ZU ERLEDIGENDE AUFGABEN:
#1 Unter welches Motto stellte der SZV laut dem Tagungsbericht seine Jahrestagung 2011?
#2 Übernehmen Sie aus dem Tagungsbericht wortgetreu den Abschnitt, der mit den Worten „Wie notwendig das“ beginnt. Hören Sie nach den Worten „neuer digitaler Geschäftsmodelle.“ auf.

Bericht der Jahrestagung des südwestdeutschen Zeitschriftenverleger-Verbandes

SZV-Vorsitzender Werner Neunzig

Seine Jahrestagung 2011 am 20. Oktober in Wiesbaden hatte der SZV unter das Motto „Glück kann man lernen“ gestellt. Neben diesem übergeordneten Thema standen aktuelle Fragen der Zeitschriftenbranche im Vordergrund, hier ganz besonders die – nicht nur von Schwaben gestellte – Frage nach der richtigen Preisstrategie.

Alles andere als unglücklich ist die Bilanz des ersten Amtsjahres von Werner Neunzig als Vorsitzender an der Spitze des SZV. Der Verband hat seine Leistungen für die Mitgliedsverlage weiter ausgebaut: „Wenn man die Tätigkeit des SZV in einem Satz beschreiben müsste, könnte er lauten: Wir beraten, informieren, bilden, verhandeln, vernetzen und helfen.“ Dies wird nicht zuletzt mit einem Mitgliederzuwachs honoriert. Dabei will der SZV noch mehr als bisher auf die kleinen Mitgliedsverlage zugehen.

Wie notwendig das Zusammenwirken von SZV und VDZ ist, machte Neunzig anhand von acht Themenfeldern deutlich, die die Verlage aktuell besonders beschäftigen.

  1. Die Auswirkung der Digitalisierung und die Entwicklung neuer digitaler Geschäftsmodelle.

    In diesem Zusammenhang betonte Neunzig die Rolle des SZV als Plattform, die sowohl der Wissensvermittlung diene als auch Anschauungsmaterial aus der Praxis sowie Gelegenheit zum Erfahrungsaustausch liefere. Dies spiegele sich etwa in der Gründung des „Erfahrungsaustauschkreises Digitalisierung im Verlag“. Neunzig betonte hier auch das Wirken des VDZ, der mit seinen Studien, seinen White Papers, seinen Verlegerreisen und Expertenforen sowie dem Digital Innovators` Summit hervorragende Angebote für die Verlage bereithalte.

GEZEIGTES MATERIAL:
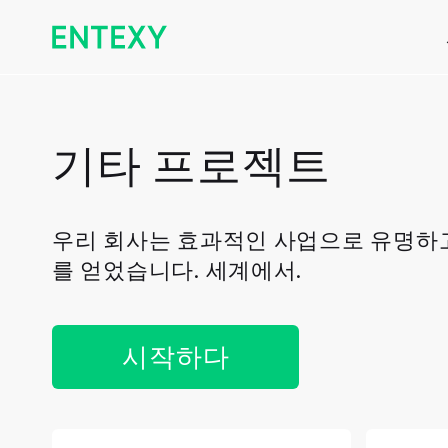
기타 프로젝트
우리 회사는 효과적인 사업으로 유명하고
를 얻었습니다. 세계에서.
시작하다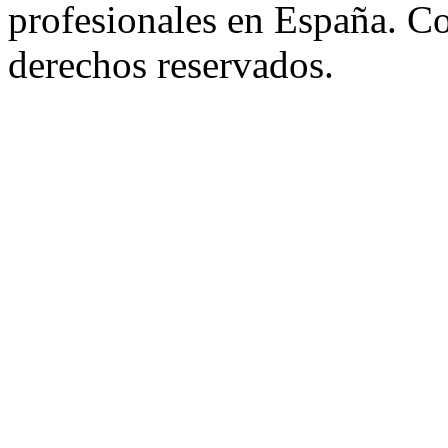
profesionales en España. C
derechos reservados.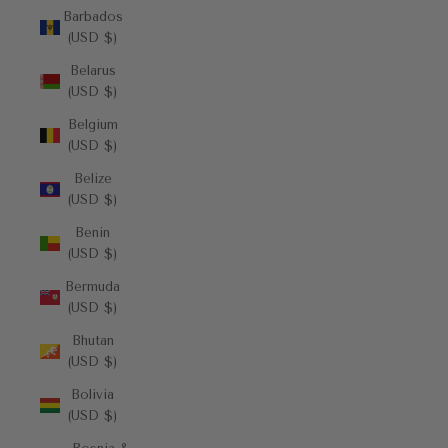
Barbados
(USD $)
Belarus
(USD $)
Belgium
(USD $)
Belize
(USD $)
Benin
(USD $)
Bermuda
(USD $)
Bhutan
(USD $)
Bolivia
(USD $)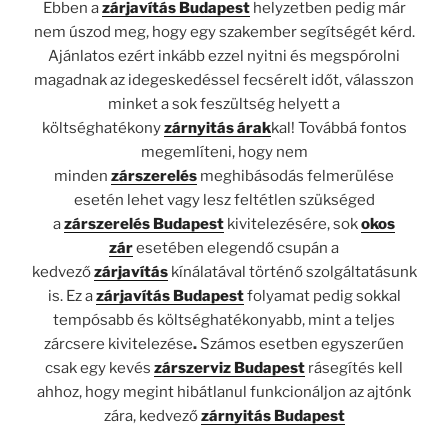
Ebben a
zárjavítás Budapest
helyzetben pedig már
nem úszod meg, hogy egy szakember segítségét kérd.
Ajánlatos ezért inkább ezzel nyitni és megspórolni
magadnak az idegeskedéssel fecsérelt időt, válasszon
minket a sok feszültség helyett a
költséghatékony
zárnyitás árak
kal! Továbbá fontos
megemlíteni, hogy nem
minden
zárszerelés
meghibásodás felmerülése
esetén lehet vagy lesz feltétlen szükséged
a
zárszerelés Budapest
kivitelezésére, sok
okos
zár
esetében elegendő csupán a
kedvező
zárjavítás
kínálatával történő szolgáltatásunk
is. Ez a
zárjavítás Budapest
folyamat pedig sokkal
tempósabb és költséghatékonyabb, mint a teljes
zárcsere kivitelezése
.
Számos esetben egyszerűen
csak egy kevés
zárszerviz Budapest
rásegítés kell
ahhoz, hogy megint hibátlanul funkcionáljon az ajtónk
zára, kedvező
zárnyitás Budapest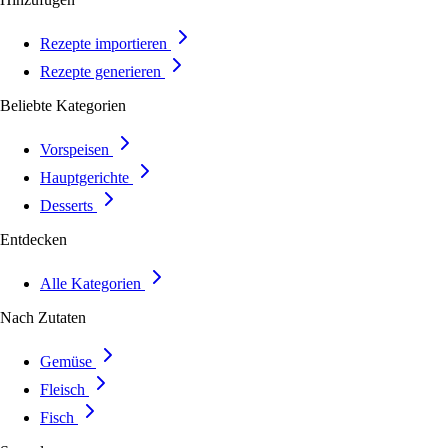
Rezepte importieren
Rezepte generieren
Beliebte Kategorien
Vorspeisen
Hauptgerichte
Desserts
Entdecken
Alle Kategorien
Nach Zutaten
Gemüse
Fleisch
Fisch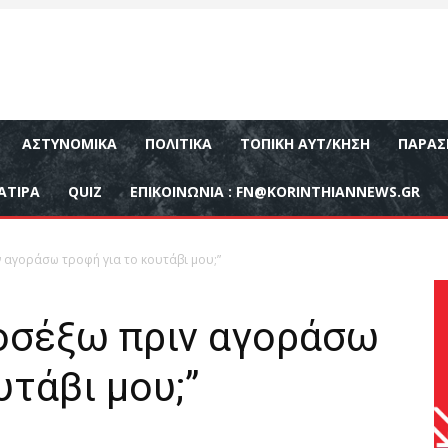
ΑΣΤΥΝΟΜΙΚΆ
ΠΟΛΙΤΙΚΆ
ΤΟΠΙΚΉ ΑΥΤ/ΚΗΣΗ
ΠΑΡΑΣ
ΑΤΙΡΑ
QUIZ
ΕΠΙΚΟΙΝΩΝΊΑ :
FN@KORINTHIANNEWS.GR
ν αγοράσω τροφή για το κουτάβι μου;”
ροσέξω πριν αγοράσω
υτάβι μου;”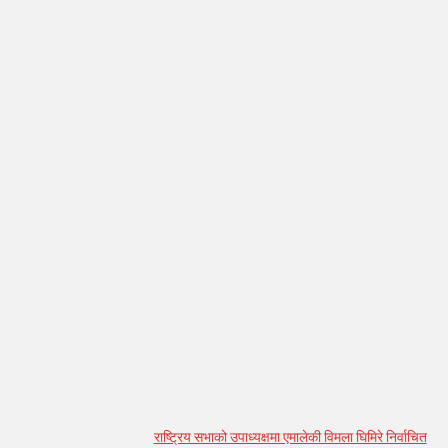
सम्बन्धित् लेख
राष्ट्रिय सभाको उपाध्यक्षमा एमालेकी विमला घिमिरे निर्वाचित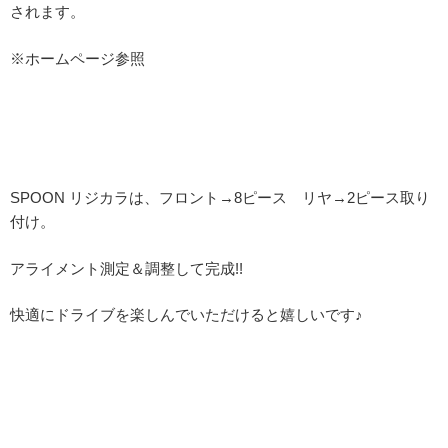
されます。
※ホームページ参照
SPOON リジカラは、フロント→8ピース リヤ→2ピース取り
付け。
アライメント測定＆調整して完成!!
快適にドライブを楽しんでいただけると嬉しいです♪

LÖSUNGEN DER AUFGABEN:
#1 „Glück kann man lernen“

#2
Wie notwendig das Zusammenwirken von SZV und VDZ ist, machte Neunzig anhand von acht Themenfeldern deutlich, die die Verlage aktuell besonders beschäftigen.

  1. Die Auswirkung der Digitalisierung und die Entwicklung neuer digitaler Geschäftsmodelle.